• [Given passage]
Now we cannot say that this 300 is to replace the page,that is put old page back to memory and bring new page.

Page fault service time has all the steps(Sending trap to OS, bring the new page from LAS to PAS,updating page tables,then signaling CPU to restart the instruction)

this 300 time is just one of many steps done by page fault service time.Now while at the time of page replacement if page is dirty you take 300 and all the other steps time i.e 100 should also be considered.I dont see any reason to use 300 as a page fault service time when it is dirty.It should be 400
+2

shouldn't it be p(1+ p * 300 + (1-p) * 100) + (1-p) * 1 = 3

because after accessing memory with 1 time unit we will come to know thats its a page fault ?

+1
I understood that dirty page replacement takes 300 unit time. and this time includes dirty bit update time in sec memory and page service time. But does this includes memory access time also?

p(p * 300 + (1-p) * 100) + (1-p) * 1 = 3

here in first section[(p(p * 300 + (1-p) * 100)] why haven't you added memory access time 'm' or 1?

• [Dataset extract]

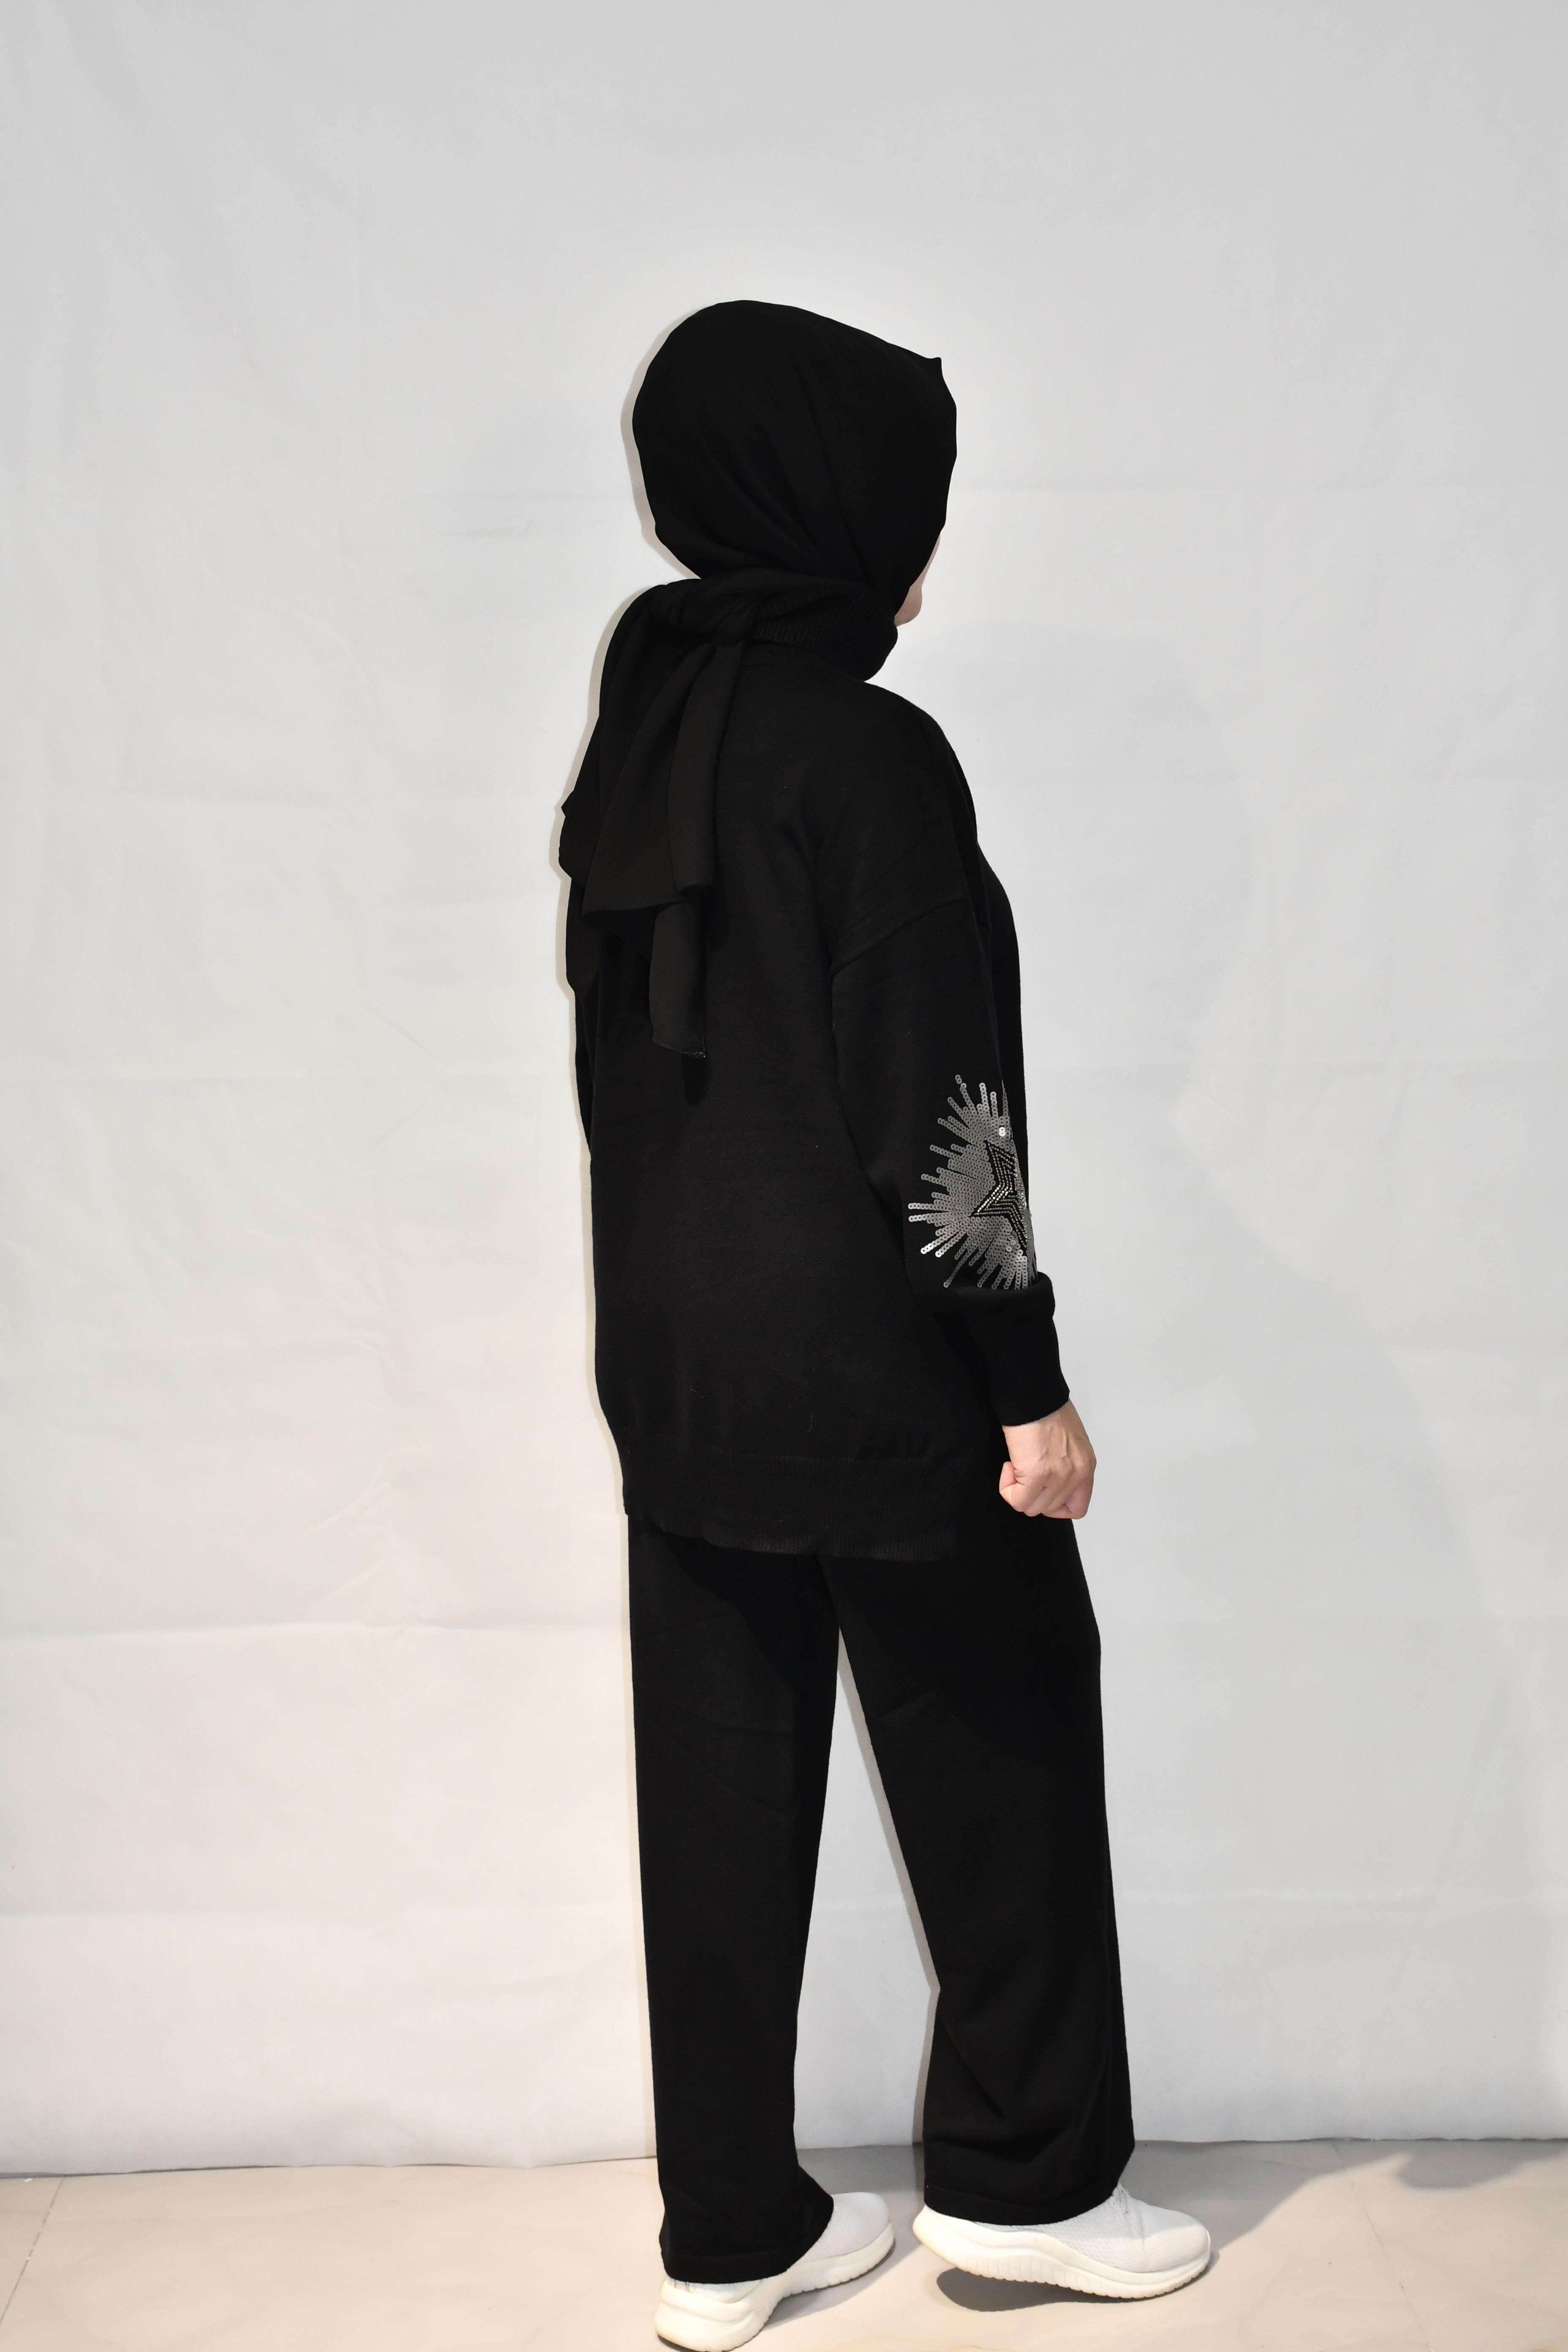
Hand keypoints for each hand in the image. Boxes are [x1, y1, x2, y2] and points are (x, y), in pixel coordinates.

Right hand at [998, 1400, 1095, 1518]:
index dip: (1054, 1504)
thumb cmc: (1045, 1409)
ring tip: (1015, 1465)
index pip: (1077, 1507)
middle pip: (1049, 1508)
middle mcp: (1077, 1474)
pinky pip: (1018, 1501)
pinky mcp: (1036, 1474)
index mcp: (1086, 1466)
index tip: (1041, 1488)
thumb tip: (1047, 1479)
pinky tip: (1008, 1466)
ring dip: (1018, 1490)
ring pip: (1032, 1507)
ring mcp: (1058, 1476)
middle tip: (1022, 1469)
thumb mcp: (1068, 1441)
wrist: (1032, 1394)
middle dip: (1031, 1493)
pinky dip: (1007, 1488)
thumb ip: (1065, 1463)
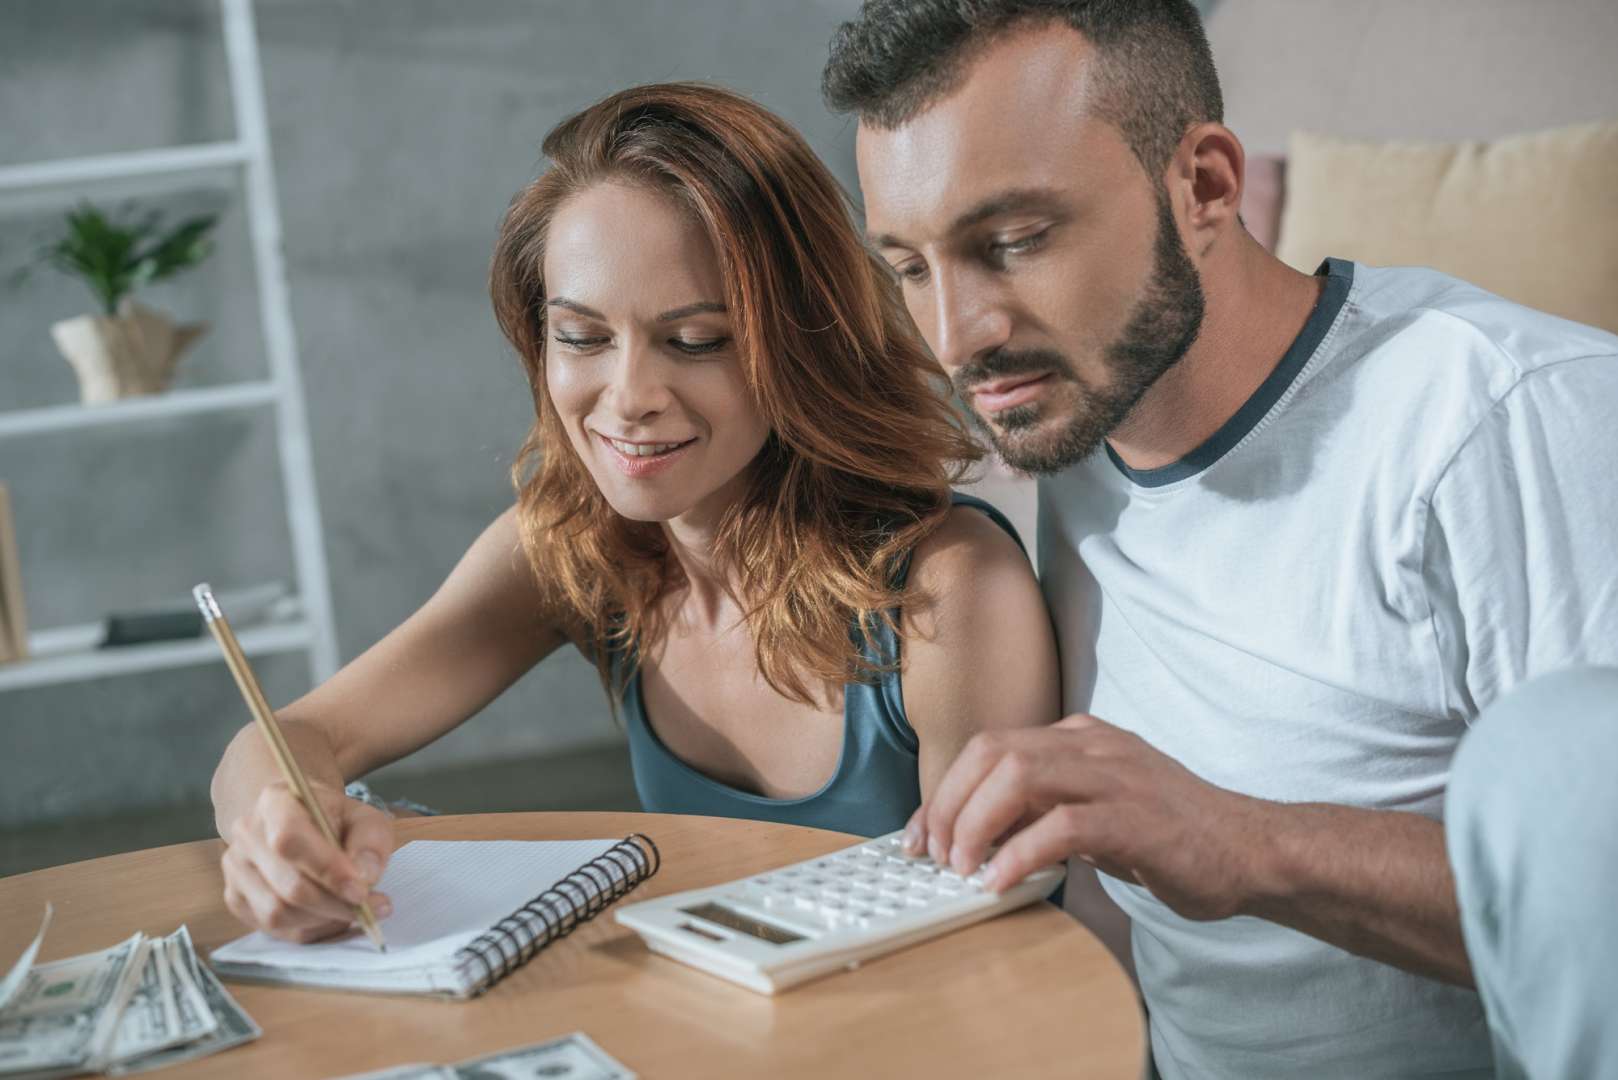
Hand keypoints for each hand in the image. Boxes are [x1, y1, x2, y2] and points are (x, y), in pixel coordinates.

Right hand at [221, 780, 395, 941]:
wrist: (301, 822)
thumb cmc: (334, 819)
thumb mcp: (363, 817)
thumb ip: (370, 841)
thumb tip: (365, 877)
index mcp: (275, 802)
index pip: (290, 839)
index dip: (327, 870)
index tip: (361, 890)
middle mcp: (246, 834)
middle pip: (286, 885)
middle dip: (334, 904)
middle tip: (371, 909)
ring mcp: (236, 869)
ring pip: (277, 913)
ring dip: (323, 920)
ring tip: (354, 912)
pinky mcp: (236, 899)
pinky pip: (273, 929)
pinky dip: (309, 930)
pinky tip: (331, 917)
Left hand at [908, 714, 1274, 920]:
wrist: (1250, 850)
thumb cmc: (1171, 836)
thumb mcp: (1095, 810)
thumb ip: (1042, 811)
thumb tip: (978, 836)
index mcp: (1080, 738)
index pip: (990, 747)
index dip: (944, 790)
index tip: (920, 835)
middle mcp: (1093, 745)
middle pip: (993, 752)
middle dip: (949, 804)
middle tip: (935, 855)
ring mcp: (1116, 775)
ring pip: (1018, 775)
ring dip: (976, 823)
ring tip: (962, 868)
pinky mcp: (1135, 816)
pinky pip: (1061, 825)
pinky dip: (1019, 853)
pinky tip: (1001, 882)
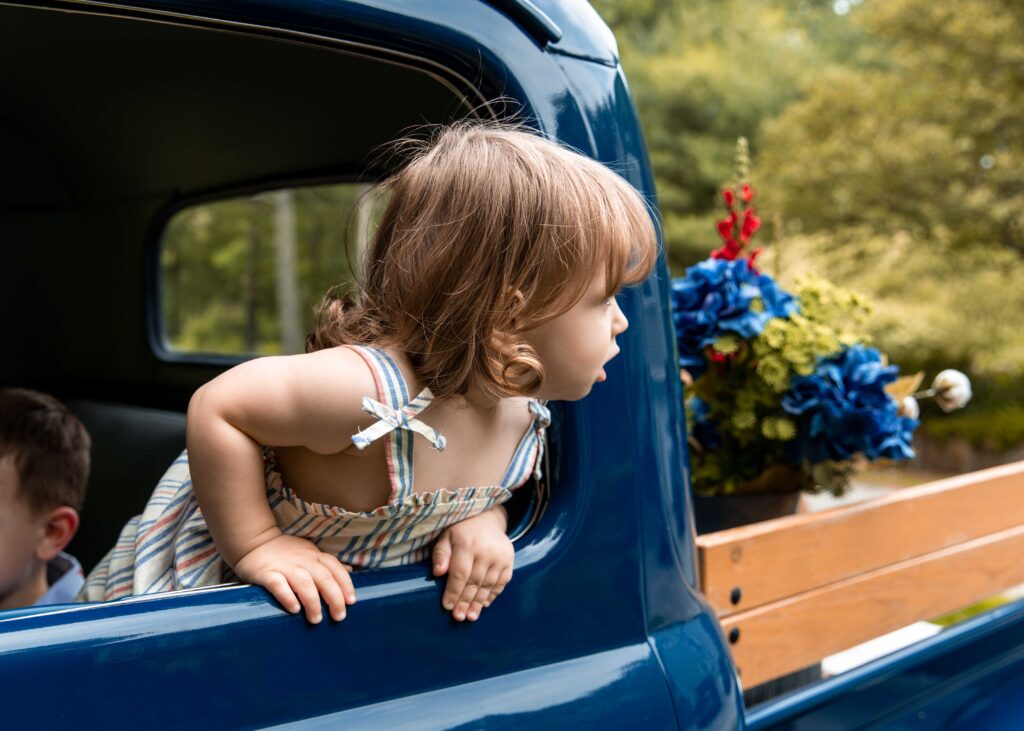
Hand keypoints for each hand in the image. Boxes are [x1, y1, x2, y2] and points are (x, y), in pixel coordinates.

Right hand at [233, 533, 355, 622]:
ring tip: (316, 619)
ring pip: (304, 582)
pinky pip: (278, 585)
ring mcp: (285, 566)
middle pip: (323, 578)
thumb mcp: (310, 553)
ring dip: (313, 602)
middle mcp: (302, 560)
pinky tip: (294, 609)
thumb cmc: (286, 552)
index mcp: (314, 556)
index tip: (351, 601)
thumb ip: (328, 564)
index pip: (335, 568)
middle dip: (334, 598)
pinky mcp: (267, 573)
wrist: (254, 542)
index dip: (345, 584)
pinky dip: (288, 597)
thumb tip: (350, 571)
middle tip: (339, 616)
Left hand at [432, 507, 513, 621]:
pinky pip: (501, 582)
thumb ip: (440, 554)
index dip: (453, 592)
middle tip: (459, 617)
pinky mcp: (509, 560)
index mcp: (467, 544)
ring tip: (471, 616)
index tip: (447, 606)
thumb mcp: (446, 537)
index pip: (460, 574)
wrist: (487, 518)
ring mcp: (500, 556)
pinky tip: (484, 605)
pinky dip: (493, 595)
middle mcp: (486, 550)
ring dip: (479, 602)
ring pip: (488, 584)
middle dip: (465, 602)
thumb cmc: (461, 531)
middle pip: (474, 582)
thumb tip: (438, 573)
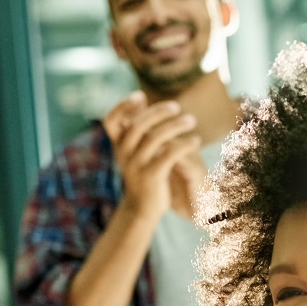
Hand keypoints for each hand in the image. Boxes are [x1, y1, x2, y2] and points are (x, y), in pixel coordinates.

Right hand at [104, 92, 203, 219]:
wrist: (142, 209)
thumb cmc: (141, 173)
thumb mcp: (134, 150)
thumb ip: (136, 127)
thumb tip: (141, 97)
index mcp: (118, 146)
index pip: (111, 121)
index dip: (122, 106)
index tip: (140, 96)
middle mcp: (124, 154)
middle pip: (138, 125)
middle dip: (158, 112)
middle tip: (177, 107)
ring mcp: (136, 165)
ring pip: (155, 138)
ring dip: (175, 126)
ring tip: (191, 120)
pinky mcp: (152, 176)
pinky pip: (169, 155)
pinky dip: (184, 145)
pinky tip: (196, 141)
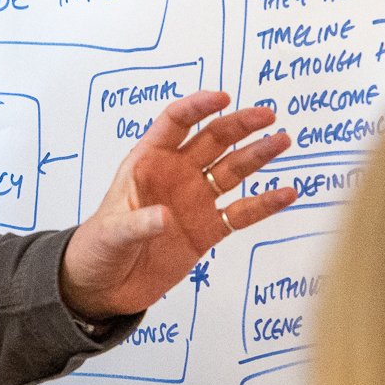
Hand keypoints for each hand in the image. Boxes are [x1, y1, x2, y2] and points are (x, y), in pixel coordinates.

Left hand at [60, 93, 296, 319]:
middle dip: (239, 126)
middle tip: (268, 116)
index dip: (197, 107)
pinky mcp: (207, 231)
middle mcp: (175, 176)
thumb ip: (138, 224)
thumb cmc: (98, 249)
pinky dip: (264, 204)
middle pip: (212, 141)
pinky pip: (241, 213)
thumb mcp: (111, 234)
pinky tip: (287, 193)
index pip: (174, 123)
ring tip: (283, 142)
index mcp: (147, 163)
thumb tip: (166, 217)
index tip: (223, 99)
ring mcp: (194, 202)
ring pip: (231, 171)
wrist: (103, 286)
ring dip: (257, 156)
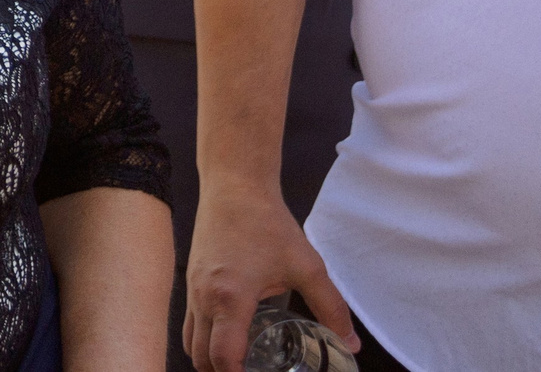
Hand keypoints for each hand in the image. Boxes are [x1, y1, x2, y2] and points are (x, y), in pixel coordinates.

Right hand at [184, 181, 353, 371]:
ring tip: (237, 364)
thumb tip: (351, 344)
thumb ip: (331, 308)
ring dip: (208, 359)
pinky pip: (189, 322)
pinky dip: (202, 339)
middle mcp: (204, 298)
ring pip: (189, 341)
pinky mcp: (189, 280)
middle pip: (199, 357)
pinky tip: (227, 336)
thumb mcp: (307, 267)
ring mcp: (192, 289)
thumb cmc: (268, 224)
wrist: (234, 186)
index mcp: (231, 298)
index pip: (223, 357)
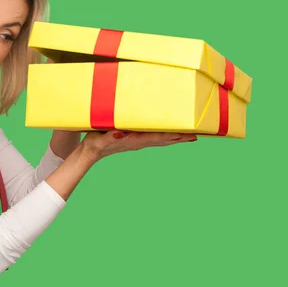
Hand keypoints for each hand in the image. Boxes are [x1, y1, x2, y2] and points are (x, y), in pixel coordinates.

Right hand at [80, 130, 196, 163]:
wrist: (90, 152)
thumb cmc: (94, 143)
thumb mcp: (99, 140)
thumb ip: (109, 137)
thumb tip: (120, 134)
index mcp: (133, 140)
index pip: (155, 137)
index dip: (170, 135)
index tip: (184, 134)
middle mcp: (138, 142)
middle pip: (163, 140)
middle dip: (180, 137)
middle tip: (197, 135)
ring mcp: (138, 143)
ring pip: (161, 141)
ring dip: (176, 138)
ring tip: (191, 136)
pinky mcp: (136, 141)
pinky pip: (155, 139)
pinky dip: (166, 137)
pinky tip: (172, 135)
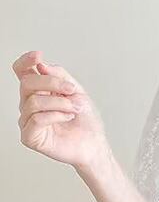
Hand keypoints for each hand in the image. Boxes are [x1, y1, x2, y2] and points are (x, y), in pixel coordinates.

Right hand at [12, 50, 110, 169]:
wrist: (94, 145)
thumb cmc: (86, 121)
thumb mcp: (77, 92)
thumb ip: (60, 76)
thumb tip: (41, 65)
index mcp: (39, 92)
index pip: (22, 72)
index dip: (26, 61)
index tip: (39, 56)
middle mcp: (29, 105)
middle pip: (27, 83)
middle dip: (52, 83)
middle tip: (72, 90)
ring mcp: (27, 121)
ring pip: (33, 101)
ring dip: (60, 103)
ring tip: (75, 109)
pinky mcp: (30, 137)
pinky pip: (37, 119)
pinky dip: (56, 115)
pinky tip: (68, 117)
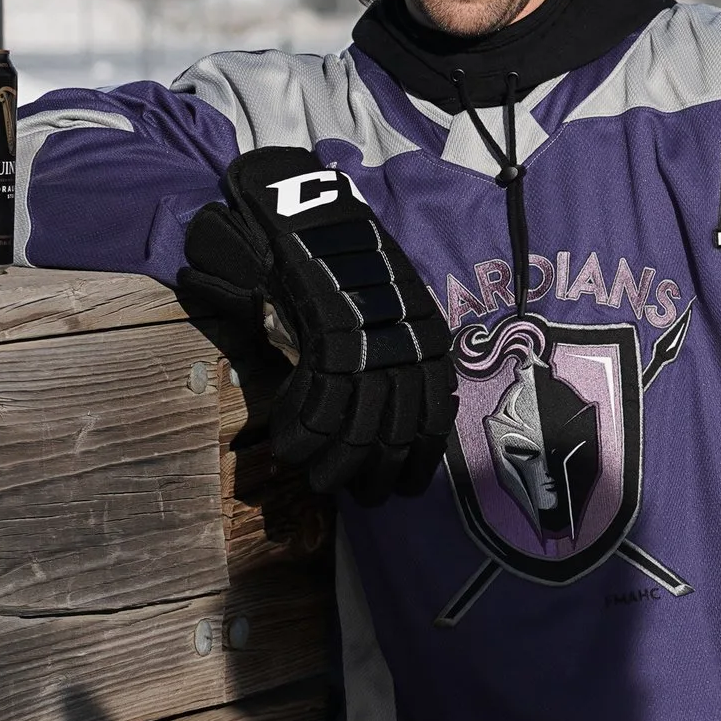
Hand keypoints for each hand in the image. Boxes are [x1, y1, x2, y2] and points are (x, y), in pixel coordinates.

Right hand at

• [Apply what you read]
1. According to the page fault thread, what service time should apply when the replaced page is dirty?
2. Reproduce the page fault thread, starting with "because after accessing" and going on through "access time also?".
The records were taken from a different source than the page fault thread.

• [Solution set]
1. 400 time units.

2.
because after accessing memory with 1 time unit we will come to know thats its a page fault ?

+1
I understood that dirty page replacement takes 300 unit time. and this time includes dirty bit update time in sec memory and page service time. But does this includes memory access time also?